◆ Exercise ◆
All records that follow are to be copied exactly, with images omitted.

◆ Dataset extract ◆
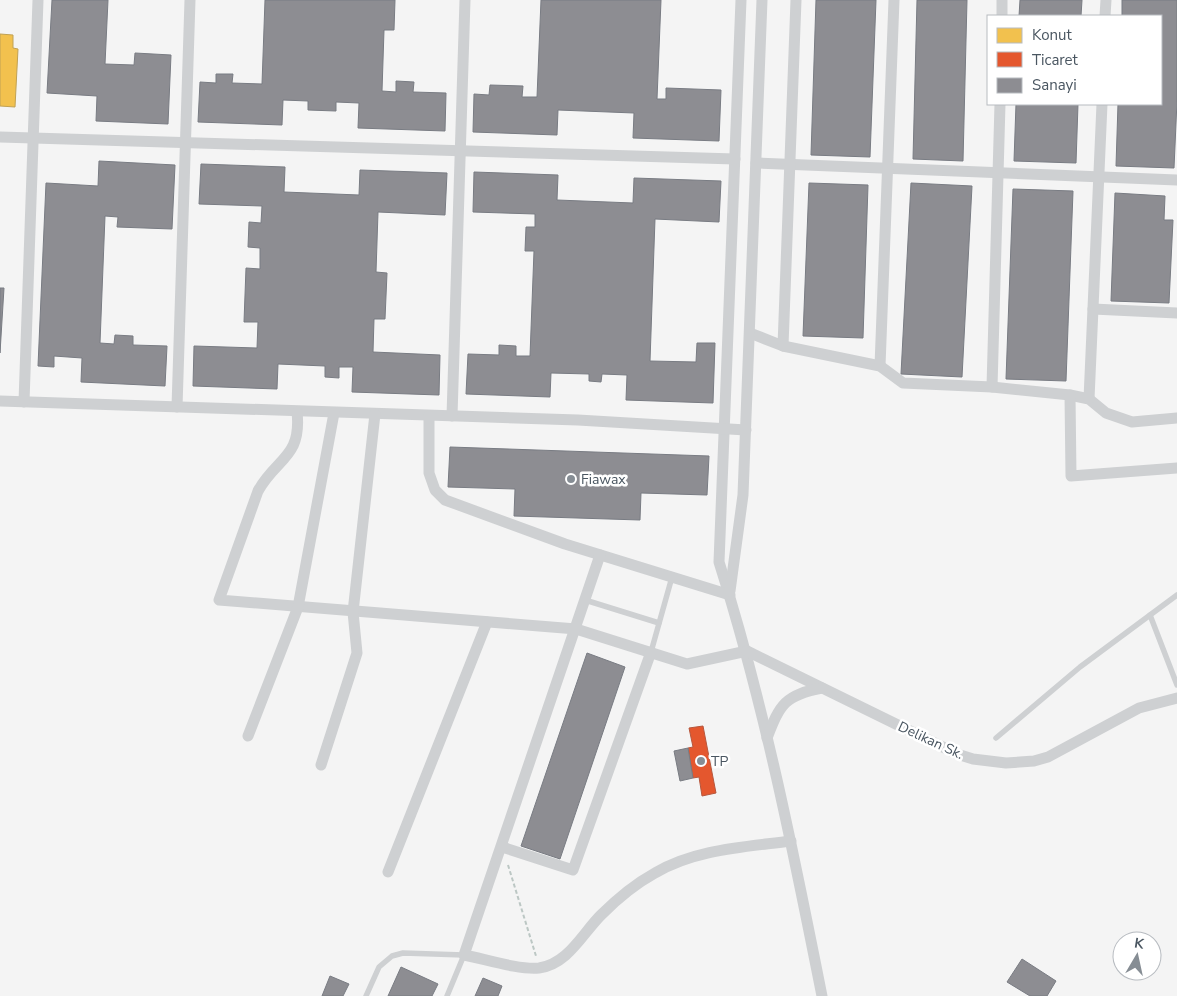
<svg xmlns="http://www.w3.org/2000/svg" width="1177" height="996" font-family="'Nunito Sans',sans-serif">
<rect width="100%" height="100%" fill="#f4f4f4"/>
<polygon fill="#f2c14e" stroke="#c0a154" points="0,34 13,35 13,48 18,49 15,107 0,106"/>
<polygon fill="#e4572e" stroke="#b6573d" points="703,726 716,793 702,796 699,777 693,778 688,748 693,747 689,728"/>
<g fill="#8d8d92" stroke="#797c83">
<polygon points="52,0 108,0 105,64 134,65 135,53 171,55 168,124 96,121 97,96 47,93"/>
<polygon points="265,0 395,0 394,30 384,30 382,91 396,92 396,81 414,82 413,92 446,93 445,131 358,128 359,103 336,102 336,111 308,110 308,101 283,100 282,125 198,122 200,82 216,83 216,74 233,74 232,83 262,84"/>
<polygon points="541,0 661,0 657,99 666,99 666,88 721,90 719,141 633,138 634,113 558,110 557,135 473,132 474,94 489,95 490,85 523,86 522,97 537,97"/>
<polygon points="816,0 876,0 870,157 811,155"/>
<polygon points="917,0 967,0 963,161 913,159"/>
<polygon points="1020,0 1082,0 1081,16 1019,16"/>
<polygon points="1122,0 1177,0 1177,101 1174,168 1116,166 1118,104 1161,104 1161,16 1122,16"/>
<polygon points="1016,104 1078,104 1076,163 1014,161"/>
<polygon points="99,161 175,165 172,229 117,227 118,217 105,216 100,343 114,344 115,335 133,336 133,345 167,346 165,386 81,382 82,358 54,356 54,367 38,366 46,183 98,186"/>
<polygon points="201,164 285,167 284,192 359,195 360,170 447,173 445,215 378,212 376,272 387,273 385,319 374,319 373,352 440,355 439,395 352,392 353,367 339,367 339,378 325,377 325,366 278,364 277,389 193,386 194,346 257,348 258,322 244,322 246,268 260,269 260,248 248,247 249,222 261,223 262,206 199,204"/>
<polygon points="474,172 558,175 557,200 633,203 634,178 721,181 719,222 655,219 650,361 696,362 697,343 715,343 713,403 626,400 627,375 602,374 601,382 589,381 589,374 551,373 550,397 466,394 468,354 499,355 499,345 516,346 516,356 530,356 534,251 525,251 526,227 535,227 535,214 473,212"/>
<polygon points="809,183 868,185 863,338 803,336"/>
<polygon points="911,183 972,186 962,377 901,374"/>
<polygon points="1013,189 1073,191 1066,381 1006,379"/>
<polygon points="1115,193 1165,196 1164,220 1173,220 1169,303 1111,301"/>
<polygon points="0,288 4,288 0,353"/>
<polygon points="450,447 709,456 707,495 641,493 640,520 514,516 515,489 448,487"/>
<polygon points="587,653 625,667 560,859 521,846"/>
<polygon points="688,748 693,778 680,781 674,751"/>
<polygon points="1022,959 1056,981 1047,996 1030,996 1007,982"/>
<polygon points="401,967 438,984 432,996 388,996"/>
<polygon points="330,976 349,984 343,996 322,996"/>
<polygon points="483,978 502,986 498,996 475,996"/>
</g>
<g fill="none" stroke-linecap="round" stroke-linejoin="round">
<polyline stroke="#bcc7c4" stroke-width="2" stroke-dasharray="4 2.5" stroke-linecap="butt" points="508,865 536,956"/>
<g stroke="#ced0d2" stroke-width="5.5">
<polyline points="585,600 659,623"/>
<polyline points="1150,615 1177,685"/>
<polyline points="651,652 672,577"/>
<polyline points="996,738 1080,667 1177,595"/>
<polyline points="366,996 379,967 392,956 403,953 464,955 447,996"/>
</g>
<g stroke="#ced0d2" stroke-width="11">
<path d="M741 0 719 562C764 704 793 850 822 996"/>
<polyline points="1002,16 1002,0"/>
<polyline points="1105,16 1106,0"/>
<polyline points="0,137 735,159"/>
<polyline points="756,163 1177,180"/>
<polyline points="1093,309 1177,313"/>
<polyline points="750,333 783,346 796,0"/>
<polyline points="783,346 880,366 903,383 992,387 1070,395 1089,399 1106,413 1132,422 1177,418"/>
<polyline points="880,366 894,0"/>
<polyline points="992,387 1000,104"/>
<polyline points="1070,395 1071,476 1177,468"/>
<polyline points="1089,399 1102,104"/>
<polyline points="0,401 578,420 746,430"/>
<polyline points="24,402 38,0"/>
<polyline points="177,407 190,0"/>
<path d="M297 412C302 458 276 458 258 491L219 600 576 629 687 664 747 651"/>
<polyline points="429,416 429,473 435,490 445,500 565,544 730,595"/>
<polyline points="452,416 465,0"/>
<path d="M600 555 464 955C485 959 519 970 539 968 568 964 582 934 601 915 617 899 635 884 655 873 695 849 746 847 791 841"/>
<polyline points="730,591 743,495 762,0"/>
<polyline points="747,651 957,754 973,759 1006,763 1034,761 1048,757 1139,708 1177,698"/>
<polyline points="248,736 298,607 334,413"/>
<path d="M767 738C780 704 785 695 822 688"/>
<polyline points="321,765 357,653 353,612 375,414"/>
<polyline points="502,847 573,870 651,652"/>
<polyline points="388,872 487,622"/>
</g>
</g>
<g fill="#868d94" stroke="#fff" stroke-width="2">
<circle cx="571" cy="479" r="5"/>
<circle cx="701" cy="761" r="5"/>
</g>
<g text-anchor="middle" stroke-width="5" stroke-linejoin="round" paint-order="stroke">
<g font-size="14" fill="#4a5661" stroke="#fff" text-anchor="start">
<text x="581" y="484">Fiawax</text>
<text x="711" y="766">TP</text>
</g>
<g font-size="14" fill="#4a5661" stroke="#fff">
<text transform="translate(931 740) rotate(25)" y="5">Delikan Sk.</text>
</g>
</g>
<rect x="987" y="15" width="175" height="90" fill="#ffffff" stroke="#b7bbc0"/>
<rect x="997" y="28" width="25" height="15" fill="#f2c14e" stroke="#b7bbc0"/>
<text x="1032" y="40" font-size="15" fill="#4a5661">Konut</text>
<rect x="997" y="52" width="25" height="15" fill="#e4572e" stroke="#b7bbc0"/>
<text x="1032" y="65" font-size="15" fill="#4a5661">Ticaret</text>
<rect x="997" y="78" width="25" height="15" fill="#8d8d92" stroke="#b7bbc0"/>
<text x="1032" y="90" font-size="15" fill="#4a5661">Sanayi</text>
<g transform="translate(1137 956) rotate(9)"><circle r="24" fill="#ffffff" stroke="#b7bbc0"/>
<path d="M0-4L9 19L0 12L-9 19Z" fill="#868d94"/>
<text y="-8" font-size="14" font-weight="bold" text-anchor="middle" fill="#4a5661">K</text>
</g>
</svg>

◆ Response for this exercise ◆
<svg xmlns="http://www.w3.org/2000/svg" width="1177" height="996" font-family="'Nunito Sans',sans-serif">
<rect width="100%" height="100%" fill="#f4f4f4"/>
<polygon fill="#f2c14e" stroke="#c0a154" points="0,34 13,35 13,48 18,49 15,107 0,106"/>
<polygon fill="#e4572e" stroke="#b6573d" points="703,726 716,793 702,796 699,777 693,778 688,748 693,747 689,728"/>
<g fill="#8d8d92" stroke="#797c83">
<polygon points="52,0 108,0 105,64 134,65 135,53 171,55 168,124 96,121 97,96 47,93"/>
<polygon points="265,0 395,0 394,30 384,30 382,91 396,92 396,81 414,82 413,92 446,93 445,131 358,128 359,103 336,102 336,111 308,110 308,101 283,100 282,125 198,122 200,82 216,83 216,74 233,74 232,83 262,84"/>
<polygon points="541,0 661,0 657,99 666,99 666,88 721,90 719,141 633,138 634,113 558,110 557,135 473,132 474,94 489,95 490,85 523,86 522,97 537,97"/>
<polygon points="816,0 876,0 870,157 811,155"/>
<polygon points="917,0 967,0 963,161 913,159"/>
<polygon points="1020,0 1082,0 1081,16 1019,16"/>
<polygon points="1122,0 1177,0 1177,101 1174,168 1116,166 1118,104 1161,104 1161,16 1122,16"/>
<polygon points="1016,104 1078,104 1076,163 1014,161"/>
<polygon points="99,161 175,165 172,229 117,227 118,217 105,216 100,343 114,344 115,335 133,336 133,345 167,346 165,386 81,382 82,358 54,356 54,367 38,366 46,183 98,186"/>
<polygon points="201,164 285,167 284,192 359,195 360,170 447,173 445,215 378,212 376,272 387,273 385,319 374,319 373,352 440,355 439,395 352,392 353,367 339,367 339,378 325,377 325,366 278,364 277,389 193,386 194,346 257,348 258,322 244,322 246,268 260,269 260,248 248,247 249,222 261,223 262,206 199,204"/>
<polygon points="474,172 558,175 557,200 633,203 634,178 721,181 719,222 655,219 650,361 696,362 697,343 715,343 713,403 626,400 627,375 602,374 601,382 589,381 589,374 551,373 550,397 466,394 468,354 499,355 499,345 516,346 516,356 530,356 534,251 525,251 526,227 535,227 535,214 473,212"/>
<polygon points="809,183 868,185 863,338 803,336"/>
<polygon points="911,183 972,186 962,377 901,374"/>
<polygon points="1013,189 1073,191 1066,381 1006,379"/>
<polygon points="1115,193 1165,196 1164,220 1173,220 1169,303 1111,301"/>
<polygon points="0,288 4,288 0,353"/>
<polygon points="450,447 709,456 707,495 641,493 640,520 514,516 515,489 448,487"/>
<polygon points="587,653 625,667 560,859 521,846"/>
<polygon points="688,748 693,778 680,781 674,751"/>
<polygon points="1022,959 1056,981 1047,996 1030,996 1007,982"/>
<polygon points="401,967 438,984 432,996 388,996"/>
<polygon points="330,976 349,984 343,996 322,996"/>
<polygon points="483,978 502,986 498,996 475,996"/>
</g>
<g fill="none" stroke-linecap="round" stroke-linejoin="round">
<polyline stroke="#bcc7c4" stroke-width="2" stroke-dasharray="4 2.5" stroke-linecap="butt" points="508,865 536,956"/>
<g stroke="#ced0d2" stroke-width="5.5">
<polyline points="585,600 659,623"/>
<polyline points="1150,615 1177,685"/>
<polyline points="651,652 672,577"/>
<polyline points="996,738 1080,667 1177,595"/>
<polyline points="366,996 379,967 392,956 403,953 464,955 447,996"/>
</g>
<g stroke="#ced0d2" stroke-width="11">
<path d="M741 0 719 562C764 704 793 850 822 996"/>
<polyline points="1002,16 1002,0"/>
<polyline points="1105,16 1106,0"/>
<polyline points="0,137 735,159"/>
<polyline points="756,163 1177,180"/>
<polyline points="1093,309 1177,313"/>
<polyline points="750,333 783,346 796,0"/>
<polyline points="783,346 880,366 903,383 992,387 1070,395 1089,399 1106,413 1132,422 1177,418"/>
<polyline points="880,366 894,0"/>
<polyline points="992,387 1000,104"/>
<polyline points="1070,395 1071,476 1177,468"/>
<polyline points="1089,399 1102,104"/>
<polyline points="0,401 578,420 746,430"/>
<polyline points="24,402 38,0"/>
<polyline points="177,407 190,0"/>
<path d="M297 412C302 458 276 458 258 491L219 600 576 629 687 664 747 651"/>
<polyline points="429,416 429,473 435,490 445,500 565,544 730,595"/>
<polyline points="452,416 465,0"/>
<path d="M600 555 464 955C485 959 519 970 539 968 568 964 582 934 601 915 617 899 635 884 655 873 695 849 746 847 791 841"/>
<polyline points="730,591 743,495 762,0"/>
<polyline points="747,651 957,754 973,759 1006,763 1034,761 1048,757 1139,708 1177,698"/>
<polyline points="248,736 298,607 334,413"/>
<path d="M767 738C780 704 785 695 822 688"/>
<polyline points="321,765 357,653 353,612 375,414"/>
<polyline points="502,847 573,870 651,652"/>
<polyline points="388,872 487,622"/>
</g>
</g>
<g fill="#868d94" stroke="#fff" stroke-width="2">
<circle cx="571" cy="479" r="5"/>
<circle cx="701" cy="761" r="5"/>
</g>
<g text-anchor="middle" stroke-width="5" stroke-linejoin="round" paint-order="stroke">
<g font-size="14" fill="#4a5661" stroke="#fff" text-anchor="start">
<text x="581" y="484">Fiawax</text>
<text x="711" y="766">TP</text>
</g>
<g font-size="14" fill="#4a5661" stroke="#fff">
<text transform="translate(931 740) rotate(25)" y="5">Delikan Sk.</text>
</g>
</g>
<rect x="987" y="15" width="175" height="90" fill="#ffffff" stroke="#b7bbc0"/>
<rect x="997" y="28" width="25" height="15" fill="#f2c14e" stroke="#b7bbc0"/>
<text x="1032" y="40" font-size="15" fill="#4a5661">Konut</text>
<rect x="997" y="52" width="25" height="15" fill="#e4572e" stroke="#b7bbc0"/>
<text x="1032" y="65" font-size="15" fill="#4a5661">Ticaret</text>
<rect x="997" y="78" width="25" height="15" fill="#8d8d92" stroke="#b7bbc0"/>
<text x="1032" y="90" font-size="15" fill="#4a5661">Sanayi</text>
<g transform="translate(1137 956) rotate(9)"><circle r="24" fill="#ffffff" stroke="#b7bbc0"/>
<path d="M0-4L9 19L0 12L-9 19Z" fill="#868d94"/>
<text y="-8" font-size="14" font-weight="bold" text-anchor="middle" fill="#4a5661">K</text>
</g>
</svg>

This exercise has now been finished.